The disaster film epic, The Day After Tomorrow™, depicts a world where global warming triggers an abrupt climate change, creating a global superstorm that unleashes unimaginable worldwide weather disasters. In the span of just a few days, tornados devastate Los Angeles, huge hail pounds Tokyo, and colossal tsunamis and blizzards whip New York. Could it really happen? Could global warming really cause such incredible disasters?

Like much science fiction, The Day After Tomorrow is based on some solid scientific fact. Recent scientific discoveries show that the present day climate is unusually stable, and that “normal” climate for Earth is the climate of frequent extreme jumps- — like a light switch flicking on and off. Thus, the popular conception that global warming will lead to a slow and steady increase in temperature that humans can readily adapt to may be incorrect. Global warming could push the climate system past a threshold where a sudden, irreversible climate shift would occur.

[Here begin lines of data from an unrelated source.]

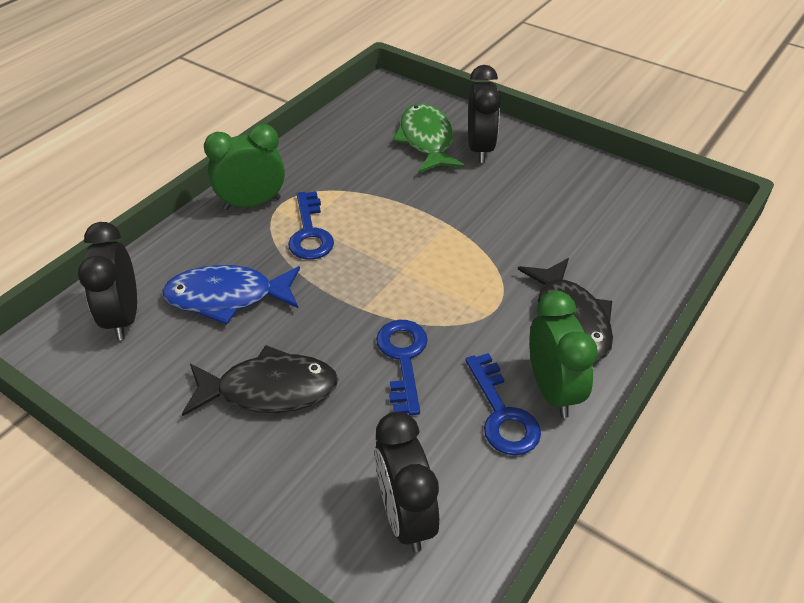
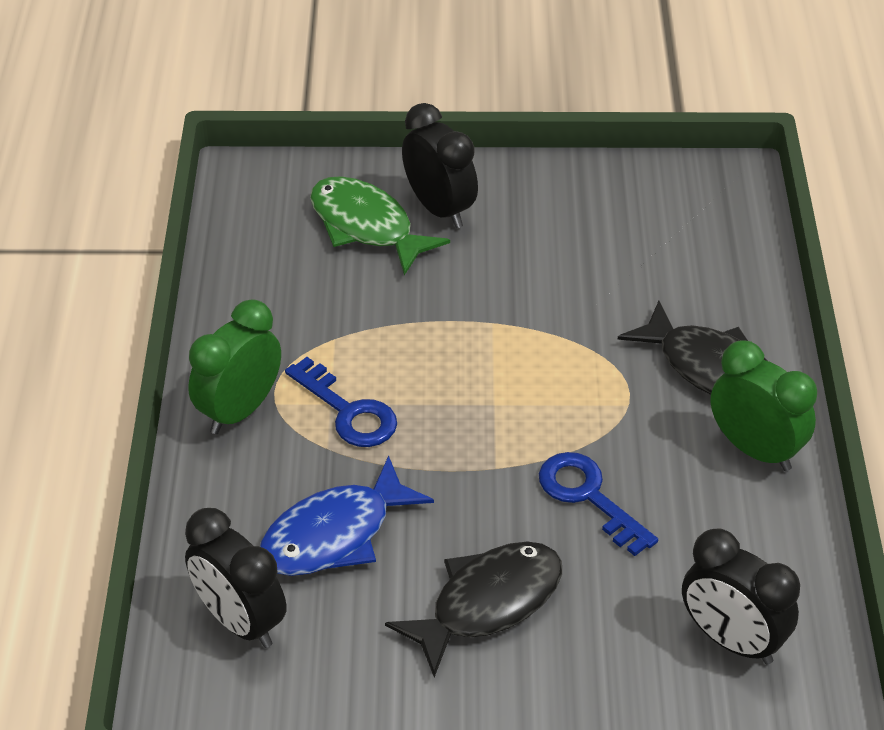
camera: 35 degrees left, 0 degrees up
blue key [465,353,541,456] -> none

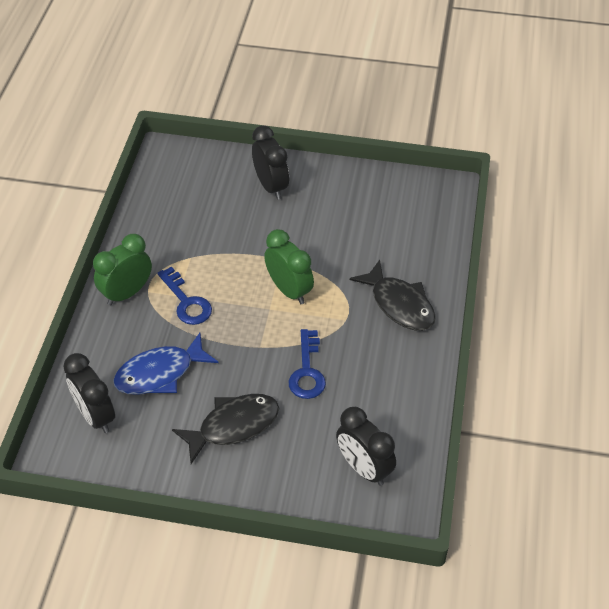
camera: 10 degrees right, 5 degrees up
green fish [310,176,450,275] -> none
blue key [539,452,658,556] -> blue key turned 150 degrees counterclockwise [289,329,326,399]
green clock [711,340,817,471] -> green clock moved to [264,229,314,304]

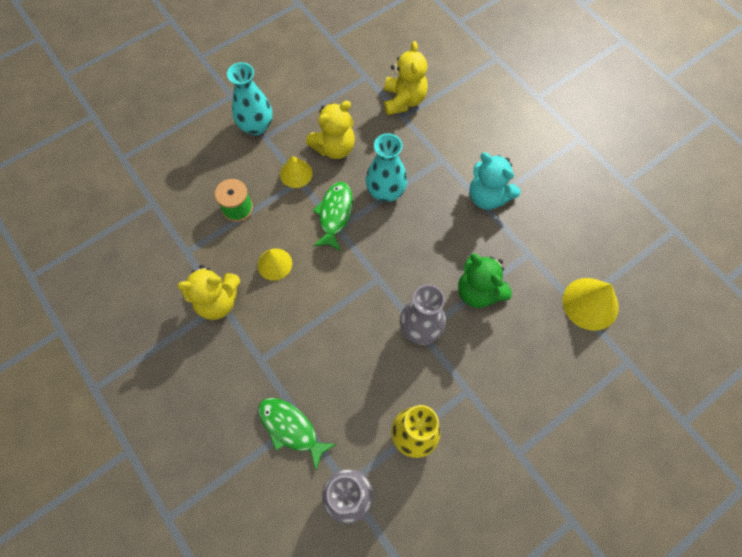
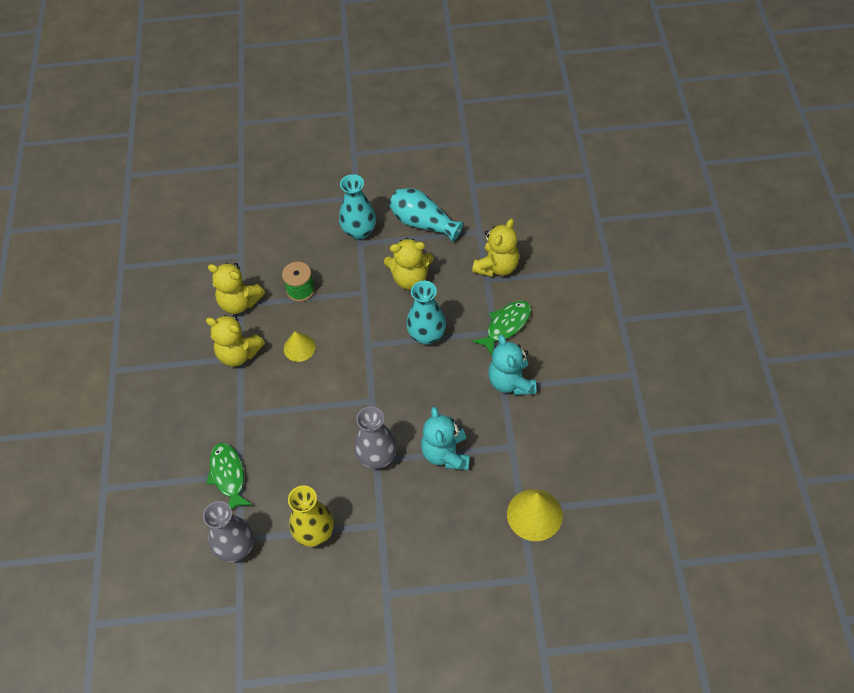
camera: 35 degrees right, 10 degrees down
yellow cone [280,156,313,188] -> none
green fish [313,182,353,251] -> green fish moved to [472,300,531,355]
green teddy bear [458,253,512,308] -> turquoise teddy bear [421,407,470,470]
none -> yellow teddy bear [208,263,265,314]
none -> turquoise vase [389,188,464,242]

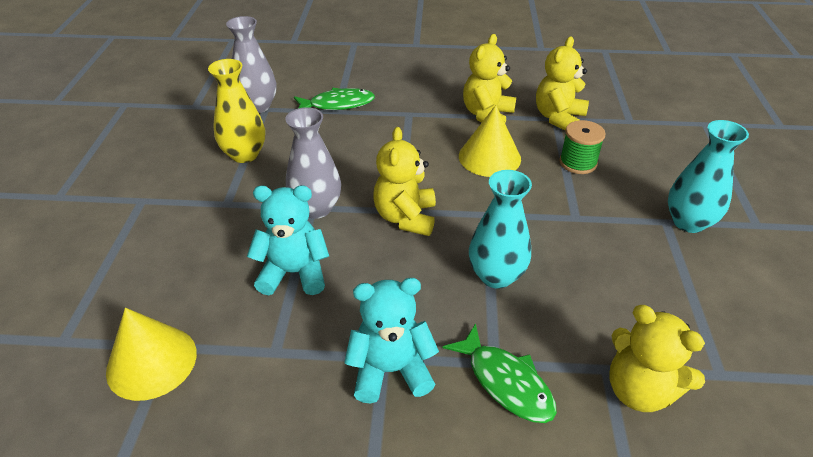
camera: 95 degrees right, 15 degrees down
yellow cone [284,331,316,362] -> yellow cone [459,105,521,177], size x1.56
yellow teddy bear [384,238,434,290] -> yellow teddy bear moved to [373,127,436,236]
turquoise vase [389,188,464,242] -> none

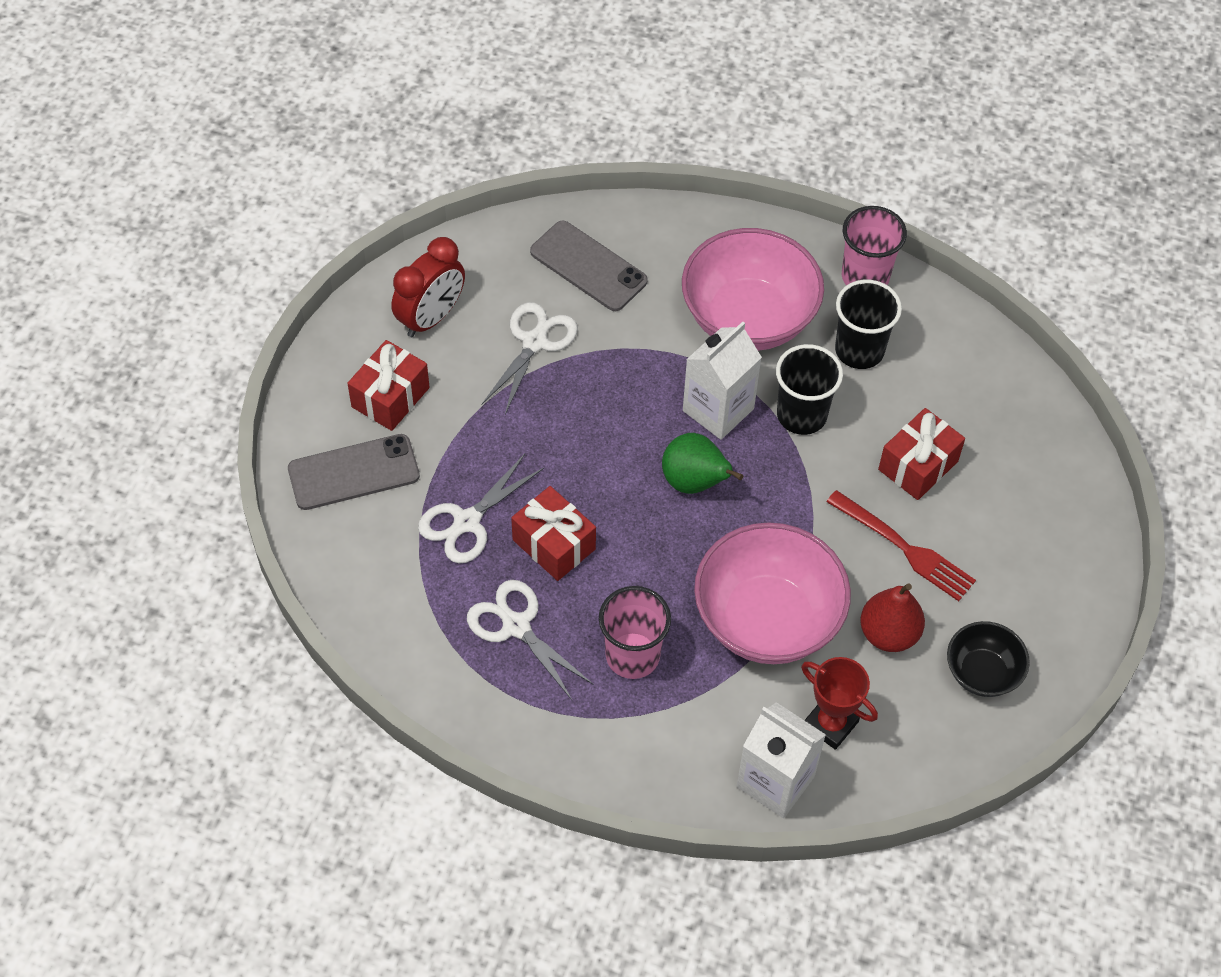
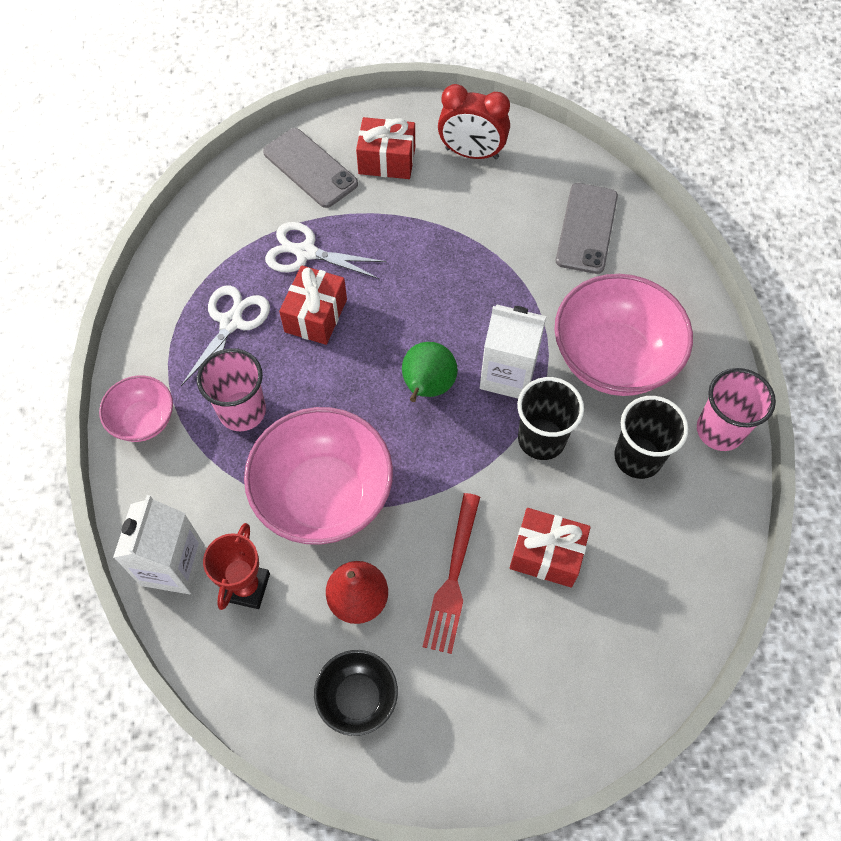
camera: 65 degrees right, 5 degrees up
white scissors [482,302,578,414] -> none
none -> pink bowl [99,375,173,442]

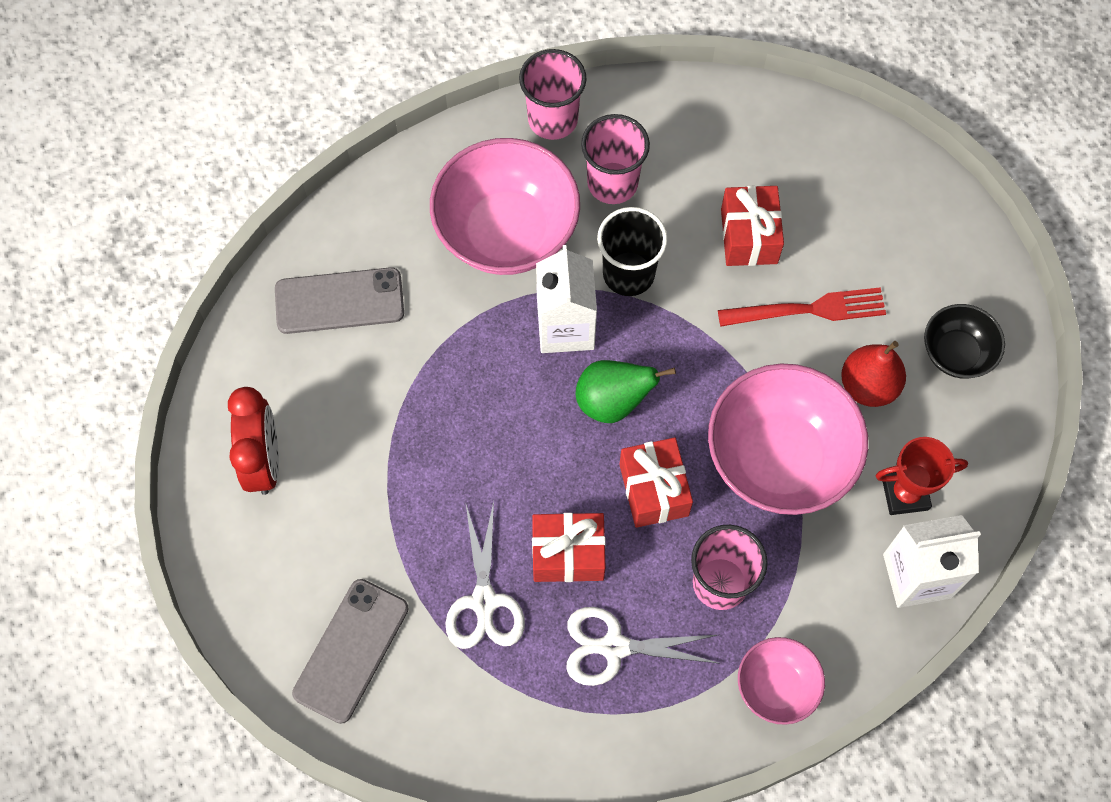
camera: 110 degrees left, 5 degrees up
red gift [356,117,415,179] -> red gift moved to [619,437,693,528]
black cup [614,396,688,479] -> pink cup [581,114,650,204]

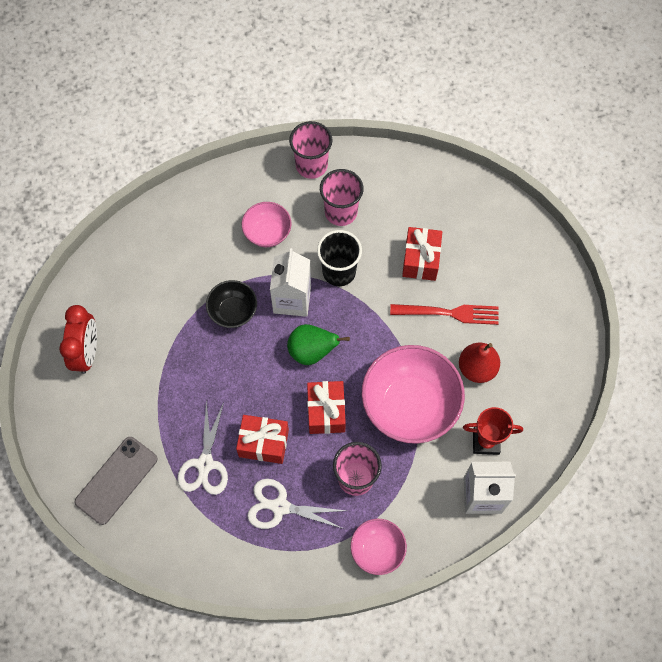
camera: 10 degrees right, 0 degrees up
grey phone [275,267,404,334] -> none
pink bowl [430,138,580,275] -> pink bowl [242,202,291,247], size x0.53
black bowl [924,304,1005,378] -> black bowl moved to [206,280,257,328]

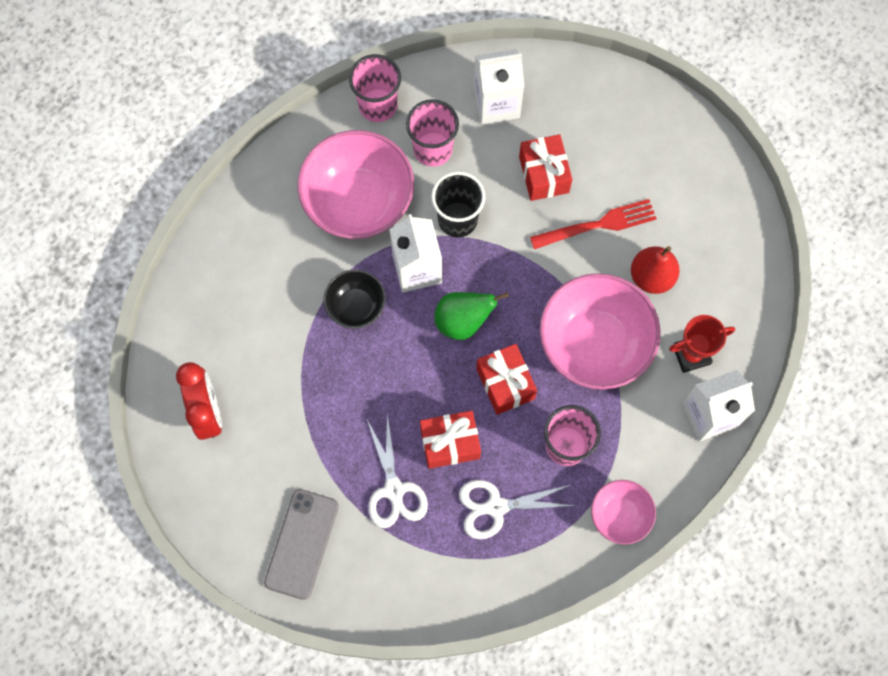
camera: 20 degrees left, 5 degrees up
pink bowl [242,202,291,247] -> pink bowl [297,130,414,239], size x1.90
none -> white carton [474,49,524,124]

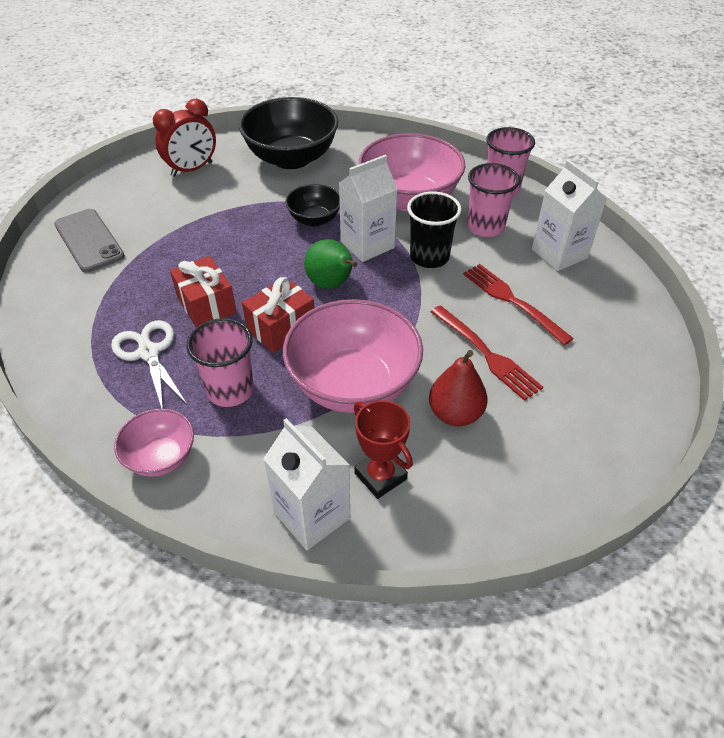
camera: 70 degrees right, 25 degrees down
grey phone [264,489,339,600] -> grey phone turned 60 degrees clockwise [54,209,125,272]
white scissors [367,413,428,528] -> none
red gift [519,134,572,201] -> red fork [463,264,574,345]
none -> black bowl [239,97,339,169]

This would most likely happen if the increased precipitation and glacial melt water from global warming could flood the North Atlantic with enough fresh water to slow down or even halt the mighty Gulf Stream ocean current. Without the Gulf Stream pumping warm, tropical water to the North Atlantic, average temperatures would cool in Europe and North America by 5°F or more in just a few years- — not enough to trigger a full-fledged ice age, but enough cooling to bring snows in June and killing frosts in July and August to New England and northern Europe, such as occurred in the famed “year without a summer” in 1816.

In addition, shifts in the jet stream pattern would bring about severe droughts and damaging floods in regions unaccustomed to such events, greatly straining global food and water supplies. Climate experts consider a sudden global warming-induced climate shift unlikely in the next 100 years, but do acknowledge their computer models are too crude to know just what the probabilities are.

What? Really?

But wait. There’s more.

The link is now giving me trouble, but Masters goes on to say the climate shift depicted in the movie could not happen and claims the story is based on science fiction by a UFO conspiracy nut. But in another article entitled “The Science of Abrupt Climate Change: Should we be worried?” Masters concludes:

“The historical records shows us that abrupt climate change is not only possible — it is the normal state of affairs. The present warm, stable climate is a rare anomaly. It behooves us to learn as much as we can about the climate system so that we may be able to predict when the next abrupt shift in climate will come. Until we know better when this might happen, it would be wise to stop pouring so much carbon dioxide into the air. A nasty surprise might be lurking just around the corner. In the words of Dr. Wally Broecker, ‘the climate system is an angry beast, and we are poking it.’”

No shit Sherlock. I think it’s about time to fly south for the winter.